→ What is expected
Retype the rows from the line with "order: Saxifragales" to the line with "scientific name: Tillandsia compressa", both included, copying each line exactly as it appears.

→ Data records
━━━━━━━━━━━━━━━━
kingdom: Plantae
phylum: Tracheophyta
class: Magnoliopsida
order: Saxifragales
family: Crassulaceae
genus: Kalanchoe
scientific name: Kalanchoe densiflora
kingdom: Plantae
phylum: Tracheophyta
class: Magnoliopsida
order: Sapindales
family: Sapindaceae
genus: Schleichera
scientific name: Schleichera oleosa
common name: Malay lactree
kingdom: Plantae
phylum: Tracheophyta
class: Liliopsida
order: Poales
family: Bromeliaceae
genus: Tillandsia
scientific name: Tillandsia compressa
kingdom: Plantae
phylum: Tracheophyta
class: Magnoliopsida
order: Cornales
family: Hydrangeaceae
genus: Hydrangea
━━━━━━━━━━━━━━━━
→ Written response
order: Saxifragales
family: Crassulaceae
genus: Kalanchoe
scientific name: Kalanchoe densiflora
kingdom: Plantae
phylum: Tracheophyta
class: Magnoliopsida
order: Sapindales
family: Sapindaceae
genus: Schleichera
scientific name: Schleichera oleosa
common name: Malay lactree
kingdom: Plantae
phylum: Tracheophyta
class: Liliopsida
order: Poales
family: Bromeliaceae
genus: Tillandsia
scientific name: Tillandsia compressa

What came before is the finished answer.